Hal ini tidak lepas dari gencarnya penerjemahan risalah musik dari bahasa
Yunani ke dalam bahasa Arab. Selain itu, sokongan dan dukungan para penguasa
terhadap musisi dan penyair membuat seni musik makin berkembang. Para khalifah
dan pembesar istana Bani Abbas memiliki perhatian yang sangat besar terhadap
musik.
Apalagi di awal perkembangannya, musik dipandang sebagai cabang dari matematika
dan filsafat. Boleh dibilang, peradaban Islam melalui kitab yang ditulis Al-Kindi merupakan yang pertama kali
memperkenalkan kata ‘musiqi’. Al-Isfahani (897 M-976 M) dalam Kitab Al-Aghani mencatat
beragam pencapaian seni musik di dunia Islam.
Selain itu, pada umumnya orang
Arab memiliki bakat musik, sehingga seni suara atau seni musik menjadi suatu
keharusan bagi mereka sejak zaman jahiliyah. Diantara para pengarang
kitab musik adalah sebagai berikut:
a. Yunus bin Sulaiman (wafat tahun 765 M), pengarang teori musik pertama dalam
Islam. Karya musiknya sangat bernilai, sehingga banyak musikus Eropa yang meniru.

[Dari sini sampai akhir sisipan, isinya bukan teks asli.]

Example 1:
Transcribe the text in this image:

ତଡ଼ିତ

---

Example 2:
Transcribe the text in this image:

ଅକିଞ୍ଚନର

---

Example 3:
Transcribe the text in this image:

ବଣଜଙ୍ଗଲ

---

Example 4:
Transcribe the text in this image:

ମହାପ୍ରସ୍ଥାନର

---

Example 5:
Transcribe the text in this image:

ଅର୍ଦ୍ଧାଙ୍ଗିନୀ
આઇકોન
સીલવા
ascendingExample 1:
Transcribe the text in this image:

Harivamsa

b. Kbalib bin Abmad (wafat tahun 791 M). mengarang buku-buku teori musik
mengenai not dan irama. Dijadikan sebagai bahan rujukan bagi sekolah-sekolah
tinggi musik di seluruh dunia.
c. Ishak bin Ibrahim Al-Mousuly (wafat tahun 850 M), telah berhasil
memperbaiki musik jahiliyah dengan sistim baru. Dia mendapat gelar ‘Raja
Musik’.
d. Hunain bin Isbak (wafat tahun 873 M). berhasil menerjemahkan buku-buku
teori musik karangan Plato dan Aristoteles.
e. Al-Farabi selain sebagai seorang filosof, ia juga dikenal sebagai seniman
dan ahli musik. Karyanya banyak diterjemahkan ke dalam bahasa Eropa dan menjadi
bahan rujukan bagi para seniman dan pemusik Eropa.

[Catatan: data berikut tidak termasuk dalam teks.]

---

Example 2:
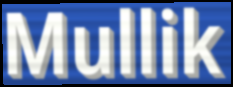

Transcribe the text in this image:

Mullik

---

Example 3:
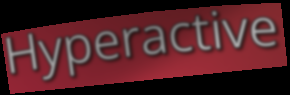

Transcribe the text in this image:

Hyperactive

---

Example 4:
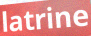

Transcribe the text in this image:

latrine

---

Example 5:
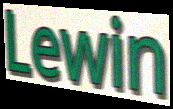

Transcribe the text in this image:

Lewin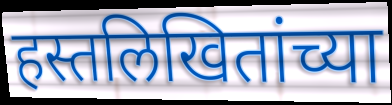
हस्तलिखितांच्या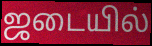
ஜடையில்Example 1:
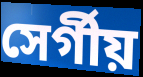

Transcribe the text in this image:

সের্গীয়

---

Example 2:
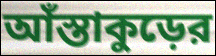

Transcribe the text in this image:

আঁস্তাকুড়ের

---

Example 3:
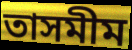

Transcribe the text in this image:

তাসমীম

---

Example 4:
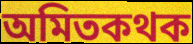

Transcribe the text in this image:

অমিতকথক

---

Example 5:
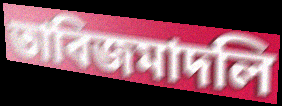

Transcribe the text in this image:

তাবিজমাদলিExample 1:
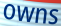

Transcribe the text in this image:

owns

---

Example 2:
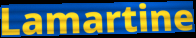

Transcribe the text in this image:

Lamartine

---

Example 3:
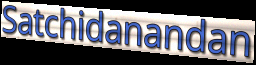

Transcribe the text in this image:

Satchidanandan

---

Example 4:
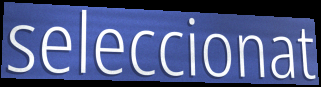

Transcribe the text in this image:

seleccionat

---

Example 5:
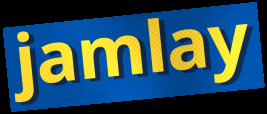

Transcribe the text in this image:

jamlayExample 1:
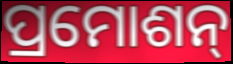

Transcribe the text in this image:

ପ୍ରମୋଶନ୍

Masa keemasan Abbasiyah telah
menyumbangkan beragam warisan penting bagi masyarakat modern. Peradaban
dunia ternyata tak hanya berutang budi
karena telah menerapkan ilmu pengetahuan dan teknologi yang dikembangkan umat
Islam di zaman kekhalifahan, tapi juga di bidang musik dan seni rupa.
Pencapaian yang tinggi di bidang musik menunjukkan betapa masyarakat muslim
telah mencapai peradaban yang sangat tinggi di abad pertengahan.
![]() |
Perkembangan arsitektur pada masa Dinasti Bani yang berkuasa lebih dri 500
tahun telah meninggalkan warisan arsitektur Islam yang mengagumkan. Pembeda
arsitektur Abbasiyah dan Umayyah adalah pengaruh budaya lokal. Bangunan Umayyah
bercorak Arab-Romawi, sedangkan bangunan Abbasiyah bercorak Persia dan Asia
Tengah. Pada era itu, perkembangan arsitektur Islam yang begitu besar terlihat
pada berikut.
a.
Bangunan dan Aristektur Masjid
Masjid merupakan bangunan tempat ibadah umat Islam
yang merupakan bentuk menonjol dari Arsitektur Islam.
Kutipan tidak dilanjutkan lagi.